Listed entries Start Marker

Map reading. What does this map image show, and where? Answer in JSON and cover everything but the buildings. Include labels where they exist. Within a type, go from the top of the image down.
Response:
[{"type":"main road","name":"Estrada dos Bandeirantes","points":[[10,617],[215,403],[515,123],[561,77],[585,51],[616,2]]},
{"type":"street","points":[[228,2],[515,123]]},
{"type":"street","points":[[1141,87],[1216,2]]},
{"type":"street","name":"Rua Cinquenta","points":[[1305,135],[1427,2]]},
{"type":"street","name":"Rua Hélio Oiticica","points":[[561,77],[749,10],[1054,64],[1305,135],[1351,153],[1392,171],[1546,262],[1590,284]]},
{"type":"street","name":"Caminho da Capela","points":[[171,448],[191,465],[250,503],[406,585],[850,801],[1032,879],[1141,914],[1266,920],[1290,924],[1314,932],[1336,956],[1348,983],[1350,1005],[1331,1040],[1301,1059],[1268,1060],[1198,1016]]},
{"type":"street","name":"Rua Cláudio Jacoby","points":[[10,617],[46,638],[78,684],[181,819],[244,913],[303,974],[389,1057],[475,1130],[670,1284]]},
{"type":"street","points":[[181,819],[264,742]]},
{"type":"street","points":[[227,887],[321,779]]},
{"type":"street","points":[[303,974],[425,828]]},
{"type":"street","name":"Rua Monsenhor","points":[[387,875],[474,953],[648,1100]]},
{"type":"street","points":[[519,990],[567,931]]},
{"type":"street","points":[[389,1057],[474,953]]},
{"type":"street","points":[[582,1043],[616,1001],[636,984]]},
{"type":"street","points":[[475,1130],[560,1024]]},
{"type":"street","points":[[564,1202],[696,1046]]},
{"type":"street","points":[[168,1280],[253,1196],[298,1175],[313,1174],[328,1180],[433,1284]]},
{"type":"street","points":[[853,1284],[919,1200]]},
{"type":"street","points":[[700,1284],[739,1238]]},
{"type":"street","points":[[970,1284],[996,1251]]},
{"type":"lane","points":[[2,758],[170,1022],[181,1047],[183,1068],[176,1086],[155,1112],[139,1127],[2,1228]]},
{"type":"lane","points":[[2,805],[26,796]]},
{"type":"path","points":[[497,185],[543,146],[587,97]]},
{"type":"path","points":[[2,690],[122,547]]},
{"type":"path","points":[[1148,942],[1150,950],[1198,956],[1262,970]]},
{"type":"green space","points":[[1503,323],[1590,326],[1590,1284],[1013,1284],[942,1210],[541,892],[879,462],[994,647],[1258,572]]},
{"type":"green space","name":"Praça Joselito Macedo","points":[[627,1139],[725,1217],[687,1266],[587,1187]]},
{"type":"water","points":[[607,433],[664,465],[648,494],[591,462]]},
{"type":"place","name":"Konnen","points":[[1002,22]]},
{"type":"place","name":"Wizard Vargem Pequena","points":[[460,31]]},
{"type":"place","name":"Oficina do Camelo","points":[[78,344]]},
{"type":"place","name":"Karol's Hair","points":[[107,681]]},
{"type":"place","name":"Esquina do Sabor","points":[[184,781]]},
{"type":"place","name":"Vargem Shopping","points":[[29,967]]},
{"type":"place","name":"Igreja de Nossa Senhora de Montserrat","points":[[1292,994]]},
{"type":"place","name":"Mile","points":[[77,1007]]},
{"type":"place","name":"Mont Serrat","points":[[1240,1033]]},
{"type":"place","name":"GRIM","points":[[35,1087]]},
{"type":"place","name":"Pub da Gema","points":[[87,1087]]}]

Listed entries End Marker

To do:
Set down all of the entries exactly, please.

Answer for this exercise:
Map reading. What does this map image show, and where? Answer in JSON and cover everything but the buildings. Include labels where they exist. Within a type, go from the top of the image down.
Response:
[{"type":"main road","name":"Estrada dos Bandeirantes","points":[[10,617],[215,403],[515,123],[561,77],[585,51],[616,2]]},
{"type":"street","points":[[228,2],[515,123]]},
{"type":"street","points":[[1141,87],[1216,2]]},
{"type":"street","name":"Rua Cinquenta","points":[[1305,135],[1427,2]]},
{"type":"street","name":"Rua Hélio Oiticica","points":[[561,77],[749,10],[1054,64],[1305,135],[1351,153],[1392,171],[1546,262],[1590,284]]},
{"type":"street","name":"Caminho da Capela","points":[[171,448],[191,465],[250,503],[406,585],[850,801],[1032,879],[1141,914],[1266,920],[1290,924],[1314,932],[1336,956],[1348,983],[1350,1005],[1331,1040],[1301,1059],[1268,1060],[1198,1016]]},
{"type":"street","name":"Rua Cláudio Jacoby","points":[[10,617],[46,638],[78,684],[181,819],[244,913],[303,974],[389,1057],[475,1130],[670,1284]]},
{"type":"street","points":[[181,819],[264,742]]},
{"type":"street","points":[[227,887],[321,779]]},
{"type":"street","points":[[303,974],[425,828]]},
{"type":"street","name":"Rua Monsenhor","points":[[387,875],[474,953],[648,1100]]},
{"type":"street","points":[[519,990],[567,931]]},
{"type":"street","points":[[389,1057],[474,953]]},
{"type":"street","points":[[582,1043],[616,1001],[636,984]]},
{"type":"street","points":[[475,1130],[560,1024]]},
{"type":"street","points":[[564,1202],[696,1046]]},
{"type":"street","points":[[168,1280],[253,1196],[298,1175],[313,1174],[328,1180],[433,1284]]},
{"type":"street","points":[[853,1284],[919,1200]]},
{"type":"street","points":[[700,1284],[739,1238]]},
{"type":"street","points":[[970,1284],[996,1251]]},
{"type":"lane","points":[[2,758],[170,1022],[181,1047],[183,1068],[176,1086],[155,1112],[139,1127],[2,1228]]},
{"type":"lane","points":[[2,805],[26,796]]},
{"type":"path","points":[[497,185],[543,146],[587,97]]},
{"type":"path","points":[[2,690],[122,547]]},
{"type":"path","points":[[1148,942],[1150,950],[1198,956],[1262,970]]},
{"type":"green space","points":[[1503,323],[1590,326],[1590,1284],[1013,1284],[942,1210],[541,892],[879,462],[994,647],[1258,572]]},
{"type":"green space","name":"Praça Joselito Macedo","points":[[627,1139],[725,1217],[687,1266],[587,1187]]},
{"type":"water","points":[[607,433],[664,465],[648,494],[591,462]]},
{"type":"place","name":"Konnen","points":[[1002,22]]},
{"type":"place","name":"Wizard Vargem Pequena","points":[[460,31]]},
{"type":"place","name":"Oficina do Camelo","points":[[78,344]]},
{"type":"place","name":"Karol's Hair","points":[[107,681]]},
{"type":"place","name":"Esquina do Sabor","points":[[184,781]]},
{"type":"place","name":"Vargem Shopping","points":[[29,967]]},
{"type":"place","name":"Igreja de Nossa Senhora de Montserrat","points":[[1292,994]]},
{"type":"place","name":"Mile","points":[[77,1007]]},
{"type":"place","name":"Mont Serrat","points":[[1240,1033]]},
{"type":"place","name":"GRIM","points":[[35,1087]]},
{"type":"place","name":"Pub da Gema","points":[[87,1087]]}]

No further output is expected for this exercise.